Notch通路在所有后生动物的许多发育和稳态过程中都是必需的。此外，它还参与越来越多疾病的发病机制（例如，G.癌症）。因此，详细了解其活动的监管非常重要。Notch受体通过与D1/Ser/Lag 2（DSL）蛋白家族的配体结合而被激活。在果蝇的基因组中存在两种DSL配体：Delta（D1）和Serrate（Ser）。为了激活Notch受体，信号发送细胞中的配体必须被内吞。到目前为止的工作表明，膜相关的E3连接酶Neuralized（Neur）和Mindbomb 1（Mib 1）在配体的激活及其内吞作用中起着至关重要的作用。这些酶介导赖氨酸（K）侧链上DSL配体的胞内结构域（ICD）的泛素化（ubi）。
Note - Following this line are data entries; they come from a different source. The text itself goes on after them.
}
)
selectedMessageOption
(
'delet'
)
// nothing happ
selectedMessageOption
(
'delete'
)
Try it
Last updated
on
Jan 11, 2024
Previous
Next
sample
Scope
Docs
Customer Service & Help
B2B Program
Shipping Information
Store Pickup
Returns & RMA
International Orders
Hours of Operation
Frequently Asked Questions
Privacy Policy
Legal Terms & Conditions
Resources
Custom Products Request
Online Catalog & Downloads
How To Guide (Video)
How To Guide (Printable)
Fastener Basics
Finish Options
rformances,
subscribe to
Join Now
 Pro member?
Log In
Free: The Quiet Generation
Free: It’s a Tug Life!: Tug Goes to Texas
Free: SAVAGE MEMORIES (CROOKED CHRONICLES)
配体活化所需的另一个组分并且在胞吞作用中具有作为货物衔接子的记录作用是Epsin同系物液体小面（Lqf）4。基于这些发现，已经提出了一个简单的模型，其中连接酶通过泛素化它们的ICD来启动DSL配体的内吞作用。这种标记被Lqf识别，将配体与内吞核心机制物理连接。在果蝇中，大多数DSL信号由Mib 1介导。我们最近发现，MIB 1结合到两个独立的小的结合盒在细胞内结构域ICD的人丝氨酸直系同源物JAGGED 1（JAG 1），称为N-和C-盒。这两种相互作用都是Notch信号转导正常刺激所必需的。我们还可以表明Ks对于D1信号传导是重要的。然而，目前尚不清楚MIB 1依赖性JAG 1结合的规则是否适用于其他配体。此外，还不知道Ser或Dl的ICD中哪些Ks被Mib 1泛素化，以及是否存在共同的ubi规则。通过专注于果蝇配体Serrate，将在本资助期内回答这些问题。